At the moment, only navigation DQN has been developed so others will be added to the project as soon as possible.
Navigation's DQN
A double DQN implemented by using Deeplearning4j libraries with 3 fully connected hidden layers (70, 35, 15 neurons in each layer). The exploration rate is 0.3 ([Please check this](Dota2 DQN/src/main/java/hmm/dota2dqn/common/Configs.java)) in order to agent go fast to the lane at the beginning of the game so if you want the agent choose different lane you should increase it.
State
A DQN usually uses some convolutional layers in order to convert game screen (state) into a matrix of numbers then connects the matrix to some fully connected hidden layers and output layer (actions). Although it is possible to convert Dota2 screen into the matrix by using convolutional layers, the matrix can be generated by game engine directly. The game world dimension is almost 75007500 so it is possible to create a 2D matrix[7500][7500] and put each object in a cell of this matrix based on the object location. However, this matrix's size (75507500) is very big and not applicable for using as a state. In Dota2, a hero can communicate with a target when the target is located in the hero attack range e.g. Lina can attack to enemies which are located in 670 distance of her. Therefore, the world matrix size can be decreased by dividing it to the hero attack range for example the world matrix size for Lina would be 12*12 (7500/670=11.19 and its ceiling is 12). It is worth noting that the minimum attack range of heroes is 140 (http://dota2.gamepedia.com/Attack_range) so final world matrix for all heroes has good size for using as a state.
Goal
The agent achieve its goal when distance of it and an enemy's object (hero, tower, npc, building) become less than its attack target (670 for lina).
Actions
There are 8 directions in Dota2 (four cardinal and four intercardinal) so the navigation DQN has 8 outputs.
Rewards
The time between two update is 0.33 ([Please check this](Dota2 Addon/addon_game_mode.lua)) and the agent get -1 reward in each update unless it achieves to the goal. The reward of achieving to goal is 100.
How to run?
- Open Dota 2 workshop
- Create an empty addon and name it Dota2DQN
- Copy all files of [this folder](Dota2 Addon/) to the addon vscripts folder
- Launch the custom game
- Open VConsole and write "dota_lunch_custom_game Dota2DQN dota" into the Command field.

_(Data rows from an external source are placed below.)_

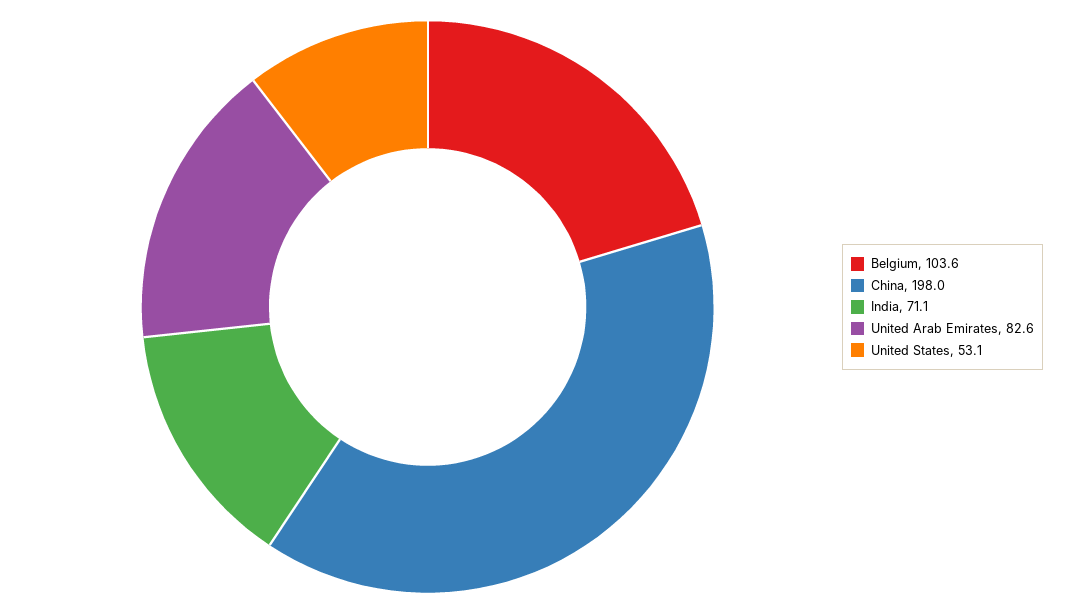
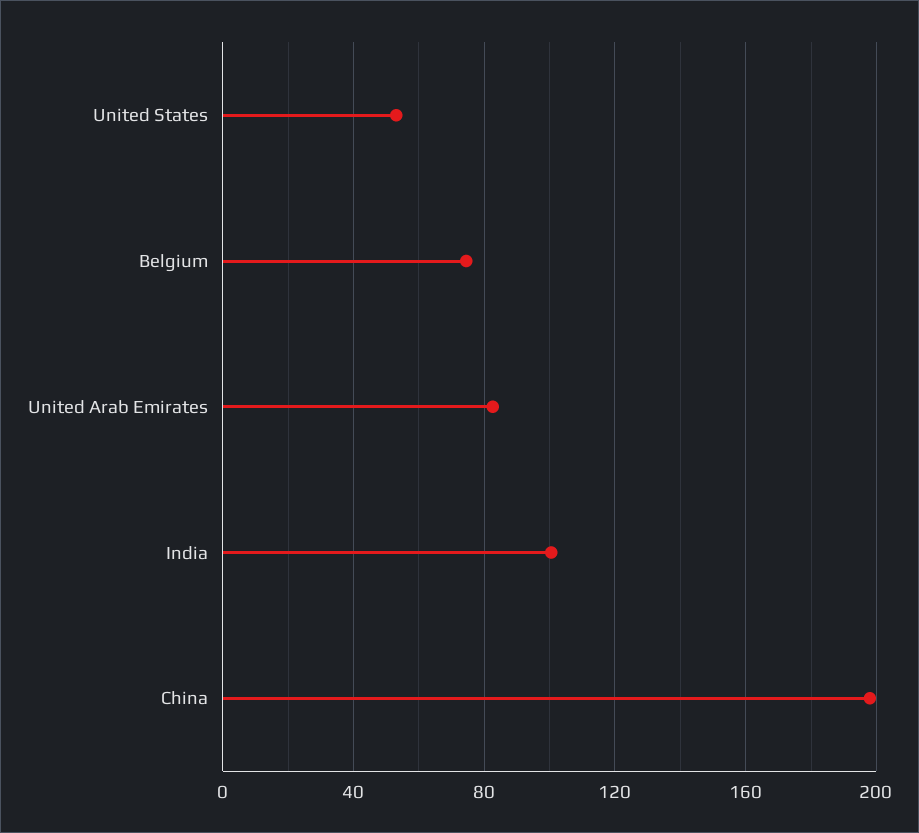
  {
-   "Belgium": 103.6,
+   "Belgium": 75,
    "China": 198,
-   "India": 71.1,
+   "India": 100,
    "United Arab Emirates": 82.6,
    "United States": 53.1
  }

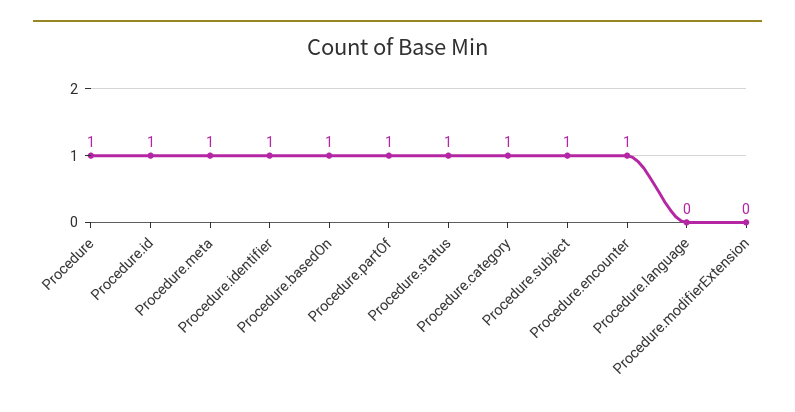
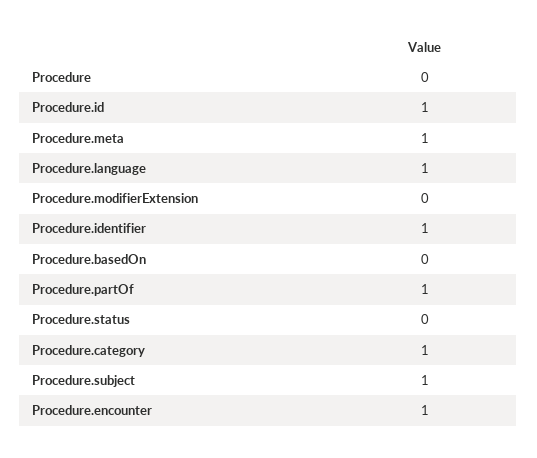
  {
-   "Procedure": 1,
+   "Procedure": 0,
    "Procedure.id": 1,
    "Procedure.meta": 1,
    "Procedure.identifier": 1,
-   "Procedure.basedOn": 1,
+   "Procedure.basedOn": 0,
    "Procedure.partOf": 1,
-   "Procedure.status": 1,
+   "Procedure.status": 0,
    "Procedure.category": 1,
    "Procedure.subject": 1,
    "Procedure.encounter": 1,
-   "Procedure.language": 0,
+   "Procedure.language": 1,
    "Procedure.modifierExtension": 0
  }

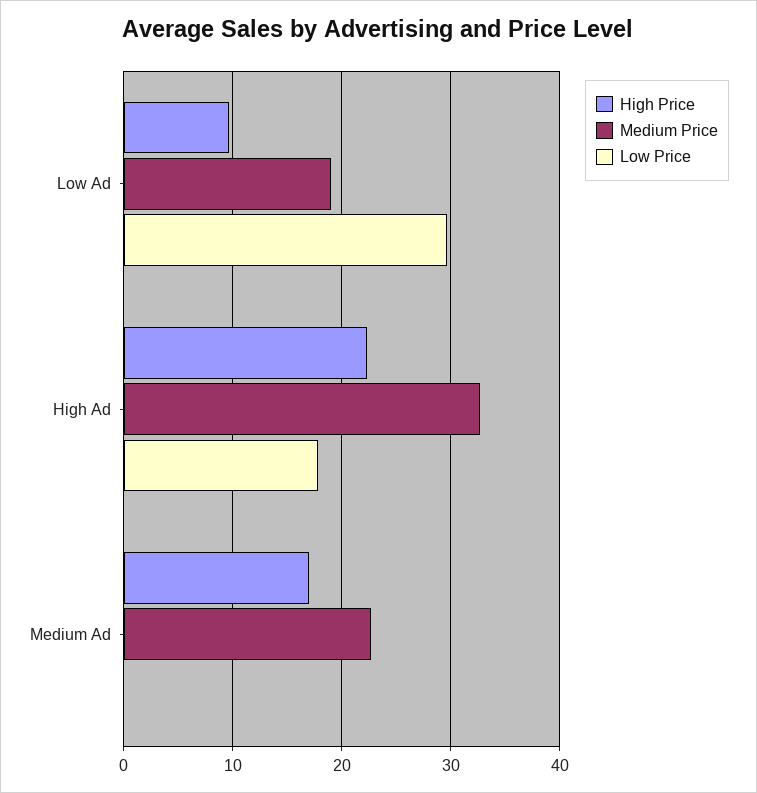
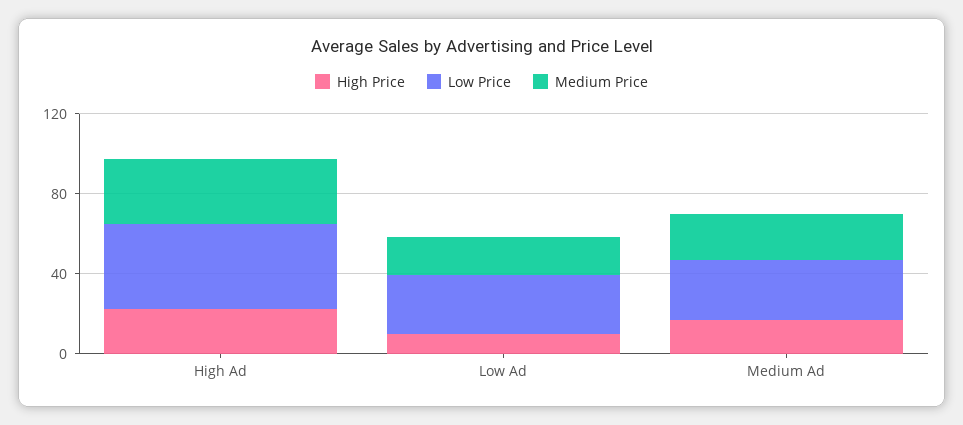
  {
    "High Price": {
      "Low Ad": 10,
      "High Ad": 22,
      "Medium Ad": 17
    },
    "Medium Price": {
      "Low Ad": 19,
      "High Ad": 33,
      "Medium Ad": 23
    },
    "Low Price": {
      "Low Ad": 30,
-     "High Ad": 18,
+     "High Ad": 40,
-     "Medium Ad": 0
+     "Medium Ad": 30
    }
  }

- Open Eclipse and import the project in "Dota2 DQN" folder as a Maven project
- Run App.java
Use pre-trained network
I trained the agent to start from the fountain and go to middle lane by my laptop and provided them in the [Pretrained Networks](Pretrained Networks/). It is worth noting that training the agent to navigate in a full game needs more powerful computer than my laptop. In order to use those pre trained networks just copy them into the root folder of your project in the Eclipse.